Required action
Your reply must consist of the data below, reproduced character for character.
Top of Information supplied
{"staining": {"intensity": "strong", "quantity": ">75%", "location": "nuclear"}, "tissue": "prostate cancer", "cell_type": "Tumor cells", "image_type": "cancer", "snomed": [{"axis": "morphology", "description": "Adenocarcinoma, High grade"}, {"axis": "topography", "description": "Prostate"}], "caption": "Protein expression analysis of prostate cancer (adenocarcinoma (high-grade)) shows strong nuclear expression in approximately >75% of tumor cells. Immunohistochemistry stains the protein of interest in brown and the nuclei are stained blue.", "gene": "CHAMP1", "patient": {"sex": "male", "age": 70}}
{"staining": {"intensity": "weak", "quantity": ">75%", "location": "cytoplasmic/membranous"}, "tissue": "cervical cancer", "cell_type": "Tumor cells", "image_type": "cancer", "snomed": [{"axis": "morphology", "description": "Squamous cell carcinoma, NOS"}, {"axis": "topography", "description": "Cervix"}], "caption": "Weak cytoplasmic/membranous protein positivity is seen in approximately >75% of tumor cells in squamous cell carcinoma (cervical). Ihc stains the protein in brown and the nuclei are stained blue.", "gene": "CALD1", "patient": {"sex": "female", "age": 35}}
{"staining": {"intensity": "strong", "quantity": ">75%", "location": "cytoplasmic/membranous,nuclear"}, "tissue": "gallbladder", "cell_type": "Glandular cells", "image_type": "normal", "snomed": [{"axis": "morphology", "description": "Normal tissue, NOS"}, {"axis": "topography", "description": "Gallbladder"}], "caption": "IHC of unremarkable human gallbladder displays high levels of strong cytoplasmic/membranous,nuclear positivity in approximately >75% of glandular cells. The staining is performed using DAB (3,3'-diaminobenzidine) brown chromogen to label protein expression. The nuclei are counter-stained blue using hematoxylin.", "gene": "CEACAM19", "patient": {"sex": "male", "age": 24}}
Bottom of Information supplied
Expected answer
{"staining": {"intensity": "strong", "quantity": ">75%", "location": "nuclear"}, "tissue": "prostate cancer", "cell_type": "Tumor cells", "image_type": "cancer", "snomed": [{"axis": "morphology", "description": "Adenocarcinoma, High grade"}, {"axis": "topography", "description": "Prostate"}], "caption": "Protein expression analysis of prostate cancer (adenocarcinoma (high-grade)) shows strong nuclear expression in approximately >75% of tumor cells. Immunohistochemistry stains the protein of interest in brown and the nuclei are stained blue.", "gene": "CHAMP1", "patient": {"sex": "male", "age": 70}}
{"staining": {"intensity": "weak", "quantity": ">75%", "location": "cytoplasmic/membranous"}, "tissue": "cervical cancer", "cell_type": "Tumor cells", "image_type": "cancer", "snomed": [{"axis": "morphology", "description": "Squamous cell carcinoma, NOS"}, {"axis": "topography", "description": "Cervix"}], "caption": "Weak cytoplasmic/membranous protein positivity is seen in approximately >75% of tumor cells in squamous cell carcinoma (cervical). Ihc stains the protein in brown and the nuclei are stained blue.", "gene": "CALD1", "patient": {"sex": "female", "age": 35}}
{"staining": {"intensity": "strong", "quantity": ">75%", "location": "cytoplasmic/membranous,nuclear"}, "tissue": "gallbladder", "cell_type": "Glandular cells", "image_type": "normal", "snomed": [{"axis": "morphology", "description": "Normal tissue, NOS"}, {"axis": "topography", "description": "Gallbladder"}], "caption": "IHC of unremarkable human gallbladder displays high levels of strong cytoplasmic/membranous,nuclear positivity in approximately >75% of glandular cells. The staining is performed using DAB (3,3'-diaminobenzidine) brown chromogen to label protein expression. The nuclei are counter-stained blue using hematoxylin.", "gene": "CEACAM19", "patient": {"sex": "male", "age": 24}}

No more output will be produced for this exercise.